Open Voldemat opened 11 months ago

Voldemat commented 11 months ago

Description of the problem/feature request Ability to write your own custom plugins for linter, using golang. Looks like golang supports plugin loading through https://pkg.go.dev/plugin.

Description of the existing behavior vs. expected behavior Doesn`t exist yet.

Additional context Example of such plugin would be knative, as it has its own set of abstractions that you work with and I for example would like to check that my ingress controllers uses real knative services and applies required annotations for dns resolution. I would like to work on PR if you will be interested.

janisz commented 11 months ago

Looks like golang supports plugin loading through https://pkg.go.dev/plugin.

I think this is halfly baked feature :( We are thinking about having a way to declare CRDs maybe this could be done in some kind of scripting language #24

Voldemat commented 11 months ago

Why do you think so? I`m just curious, as don`t program in Go a lot, mostly Python and Typescript. On first glance sounds like a cool feature. For example we can define each custom linting rule as separate file, then compile it in docker build and load it in runtime when we call kube-linter.

janisz commented 10 months ago

Why do you think so?

Good question so I've asked chat gpt about it 😄


In my experience although they look like java jars or dynamic libs they are not close to this. Another thing is popularity, I've not seen many projects using it (although there are some.
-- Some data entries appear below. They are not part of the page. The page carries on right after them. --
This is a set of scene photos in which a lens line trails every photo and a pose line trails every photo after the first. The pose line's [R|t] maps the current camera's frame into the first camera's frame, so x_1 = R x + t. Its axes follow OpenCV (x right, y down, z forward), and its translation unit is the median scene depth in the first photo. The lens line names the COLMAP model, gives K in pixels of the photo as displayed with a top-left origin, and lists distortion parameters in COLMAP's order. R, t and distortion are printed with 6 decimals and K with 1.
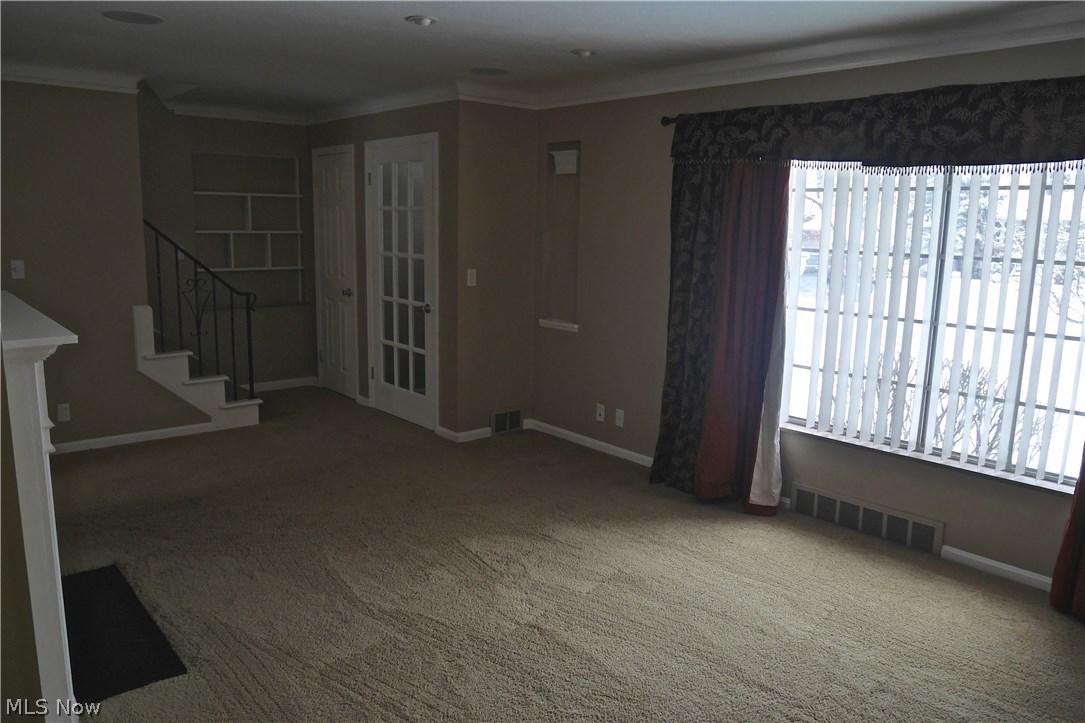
lens RADIAL K [[783.8, 0, 540.8], [0, 783.8, 356.6], [0, 0, 1]] dist [-0.063937, 0.019341]
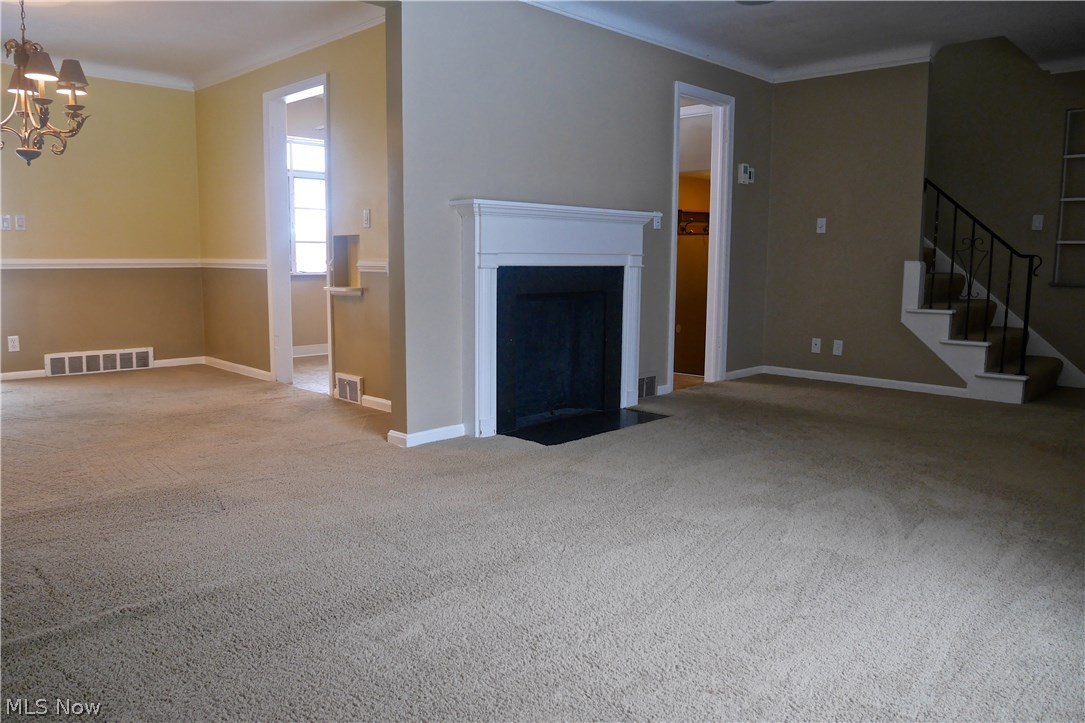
lens RADIAL K [[783.8, 0, 532.3], [0, 783.8, 362.0], [0, 0, 1]] dist [-0.063937, 0.019341]
pose [[0.062665, 0.107687, -0.992208, 0.498370], [-0.173857, 0.980139, 0.095397, 0.057168], [0.982775, 0.166524, 0.080142, 0.408501]]
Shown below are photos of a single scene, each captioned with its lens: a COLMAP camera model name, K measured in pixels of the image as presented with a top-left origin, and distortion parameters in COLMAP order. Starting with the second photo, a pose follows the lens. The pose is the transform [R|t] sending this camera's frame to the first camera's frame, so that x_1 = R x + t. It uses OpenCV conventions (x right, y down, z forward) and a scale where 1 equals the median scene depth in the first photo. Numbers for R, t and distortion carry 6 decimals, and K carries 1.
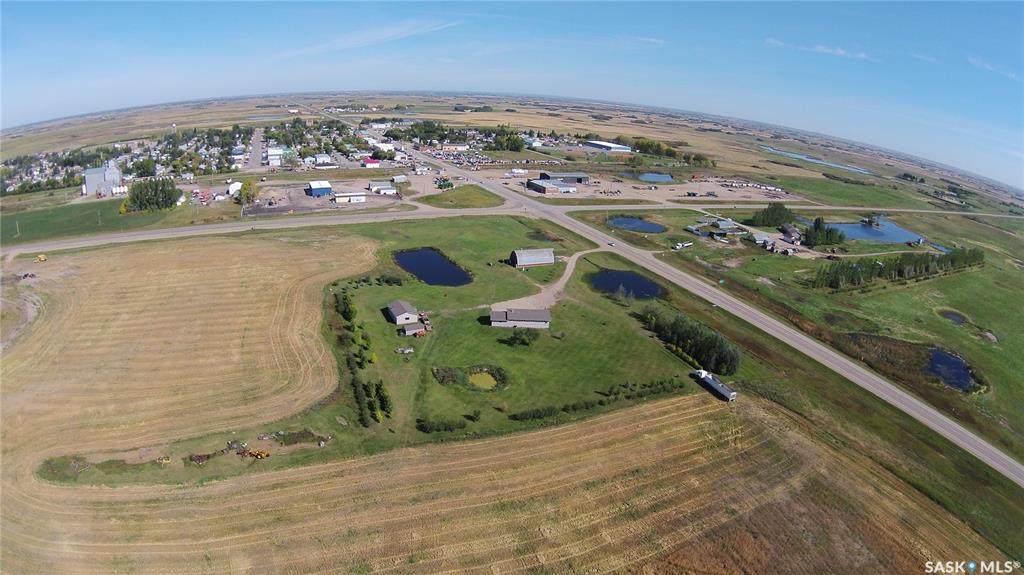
lens RADIAL K [[909.1, 0, 512.9], [0, 909.1, 283.8], [0, 0, 1]] dist [-0.831297, 0.547675]
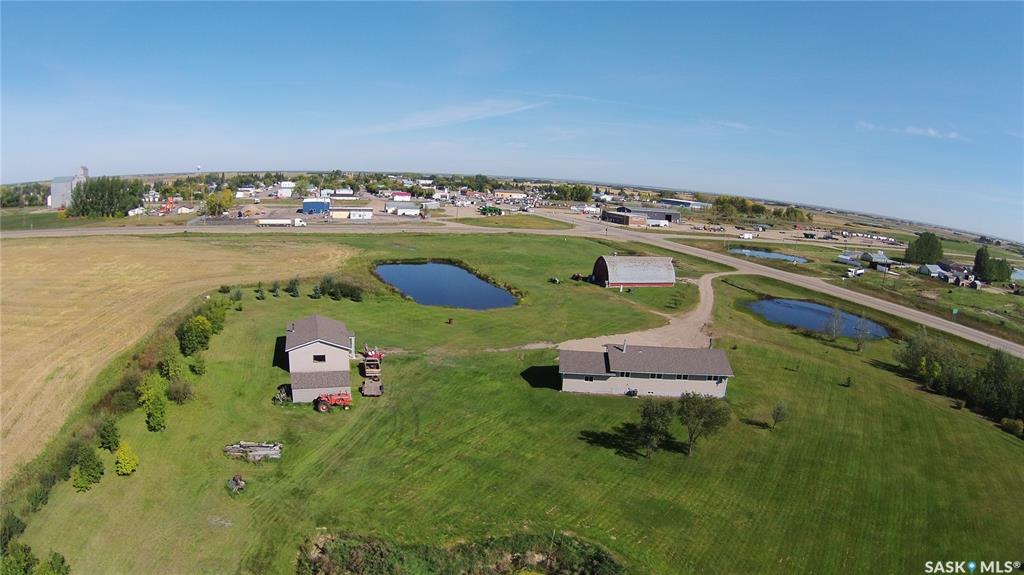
lens RADIAL K [[909.1, 0, 512.9], [0, 909.1, 283.8], [0, 0, 1]] dist [-0.831297, 0.547675]
pose [[0.997509, 0.029176, -0.064224, -0.017804], [-0.035088, 0.995053, -0.092940, 0.031804], [0.061195, 0.094962, 0.993598, 0.552999]]
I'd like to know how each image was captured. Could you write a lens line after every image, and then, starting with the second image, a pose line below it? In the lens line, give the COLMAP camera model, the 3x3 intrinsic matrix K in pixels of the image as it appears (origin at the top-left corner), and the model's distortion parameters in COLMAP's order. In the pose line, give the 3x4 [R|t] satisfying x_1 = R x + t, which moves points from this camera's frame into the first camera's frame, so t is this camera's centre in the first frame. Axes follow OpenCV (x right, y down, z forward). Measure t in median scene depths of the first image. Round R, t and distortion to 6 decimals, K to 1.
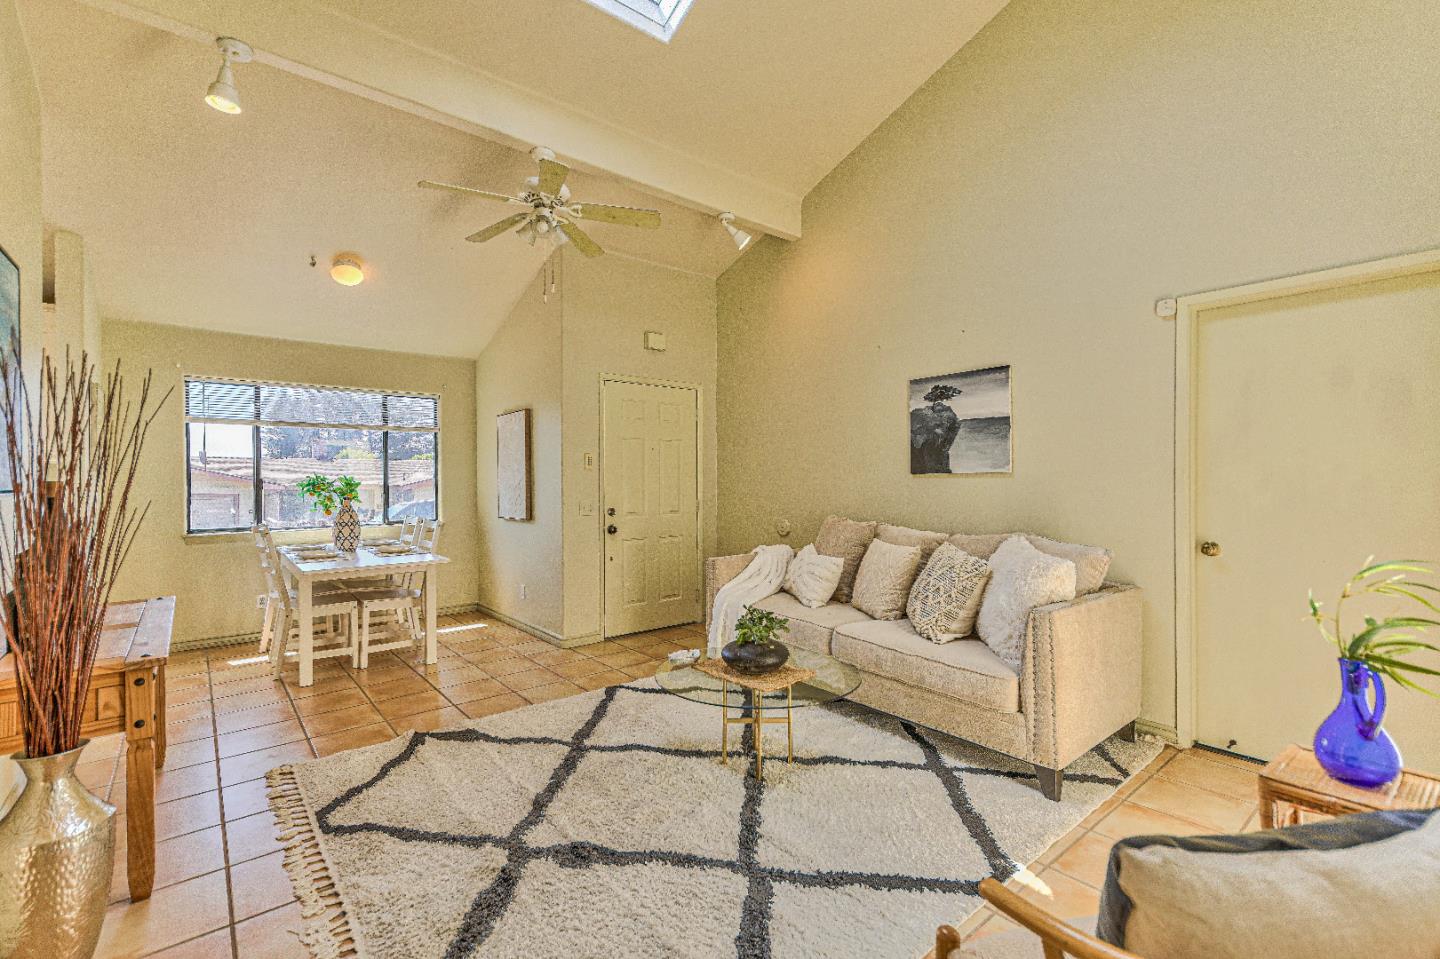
lens RADIAL K [[636.9, 0, 720.4], [0, 636.9, 482.6], [0, 0, 1]] dist [0.012606, -0.000085]
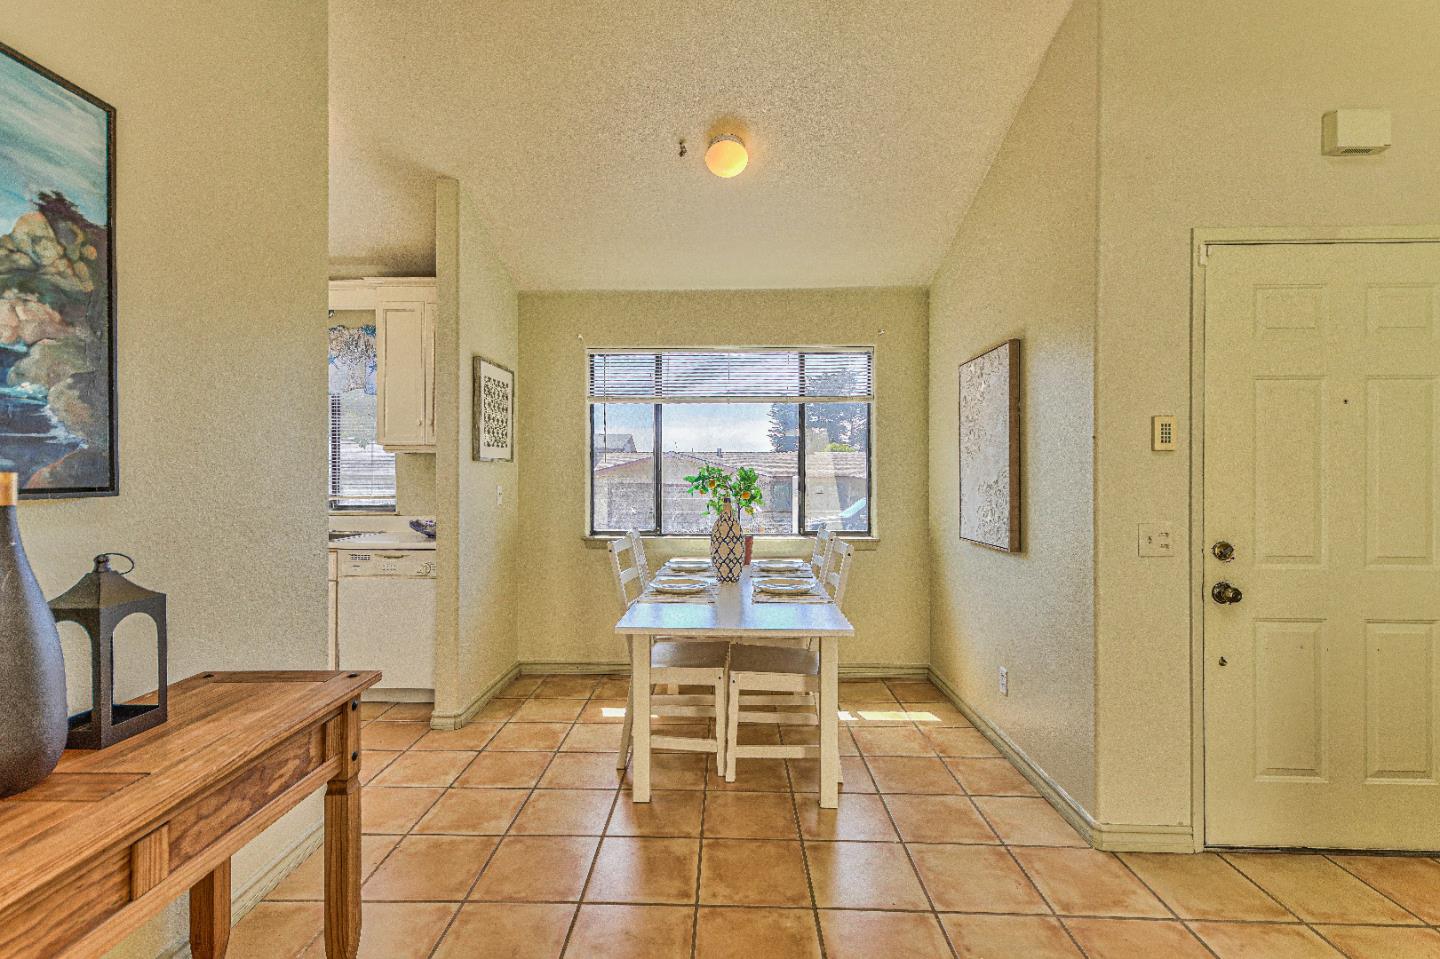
lens RADIAL K [[636.9, 0, 717.5], [0, 636.9, 477.9], [0, 0, 1]] dist [0.012606, -0.000085]
pose [[0.753400, 0.010631, -0.657476, -0.148074], [-0.006058, 0.999939, 0.009227, -0.004739], [0.657534, -0.002968, 0.753419, 0.467794]]
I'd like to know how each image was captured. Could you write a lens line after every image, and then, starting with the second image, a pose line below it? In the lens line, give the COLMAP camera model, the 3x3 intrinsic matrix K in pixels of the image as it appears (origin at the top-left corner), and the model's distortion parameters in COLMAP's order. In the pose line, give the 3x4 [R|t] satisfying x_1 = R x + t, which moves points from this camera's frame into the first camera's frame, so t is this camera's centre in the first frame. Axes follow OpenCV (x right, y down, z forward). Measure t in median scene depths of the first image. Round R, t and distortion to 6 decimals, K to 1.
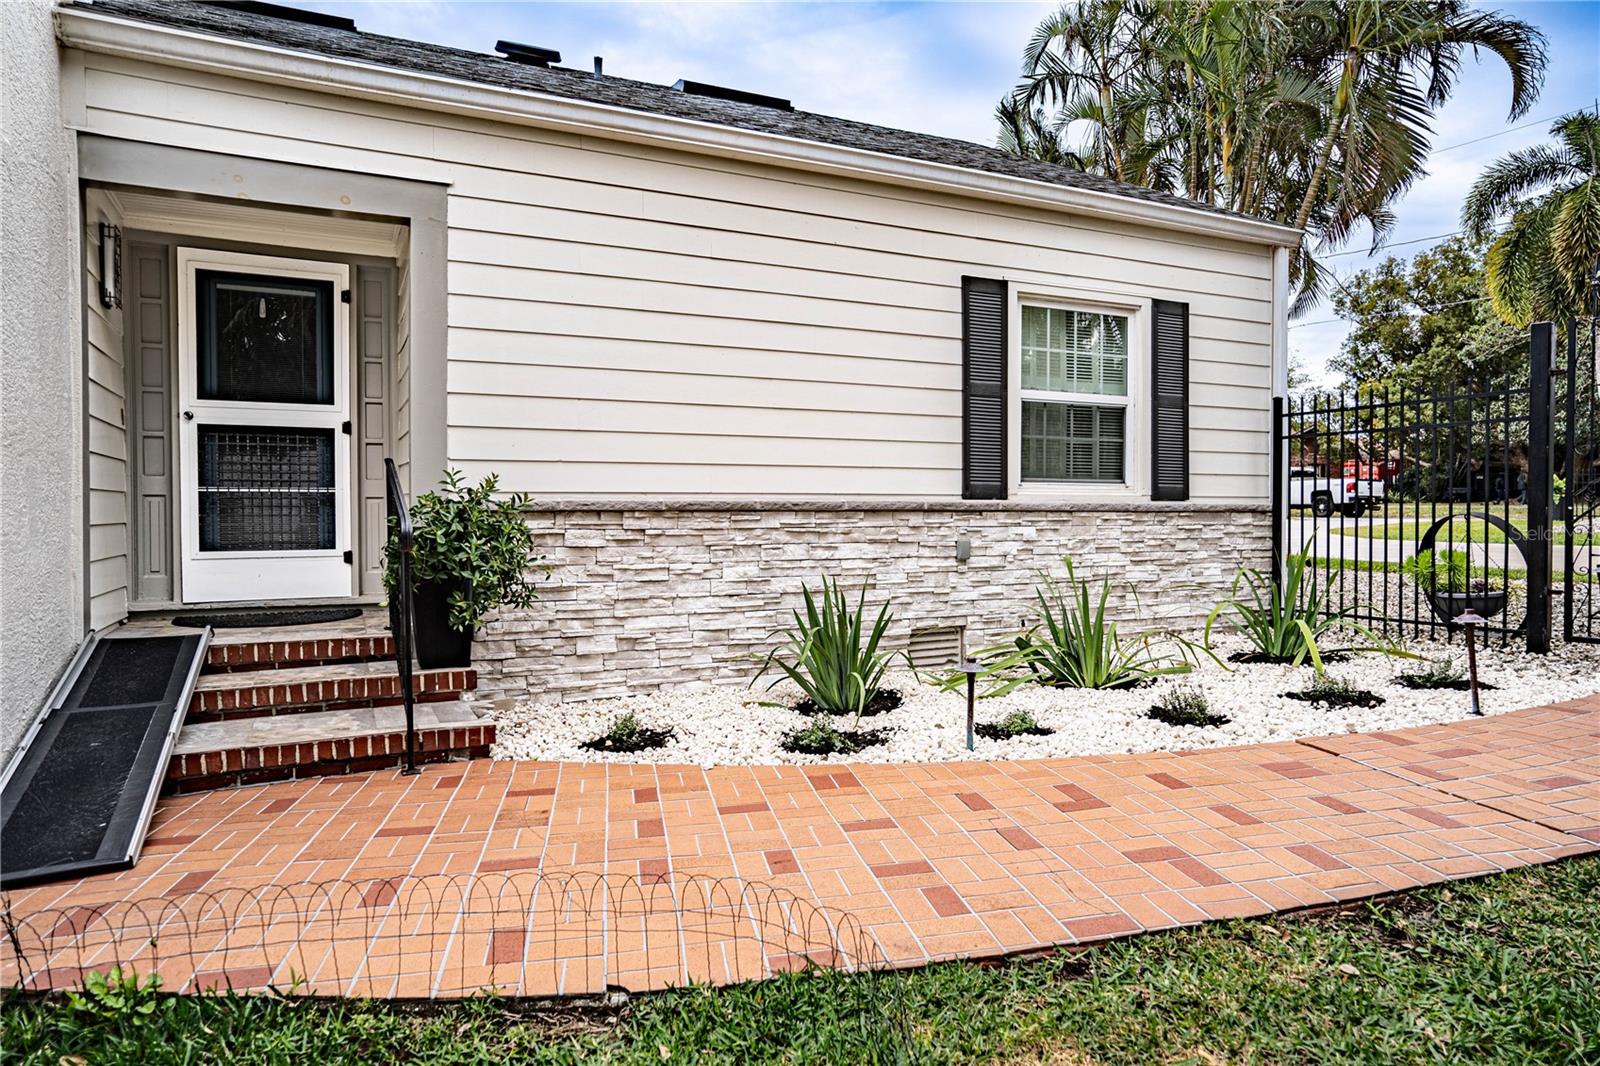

Even golangci/golangci-lint which could be perfect case for a plugin system is based on including a linters and compile them all into a single binary and other projects prefer subprocesses or some other solutions like traefik/yaegi or hashicorp/go-plugin

Other sources:

@mvdan: Because I think the Plugin package is a very good idea, but it's sort of half-baked. It has no Windows support, it's very easy to misuse... If somebody else builds a plugin and tries to run it with your binary, it's almost certainly not gonna work. So I think it's a great idea, but it should never have hit the standard library until it was finished.

Don’t use Go’s plug-in system, it’s essentially a hacked together mess that really should be deprecated.

Voldemat commented 10 months ago

ChatGPT saver of all) Yeah it makes sense, subprocess approach would be much better, only thing that can go wrong is performance.

AlanMasciangelo commented 10 months ago

I'm also looking to extend with fully custom checks but based on the examples it looks like only way is to fork and rebuild, is this correct?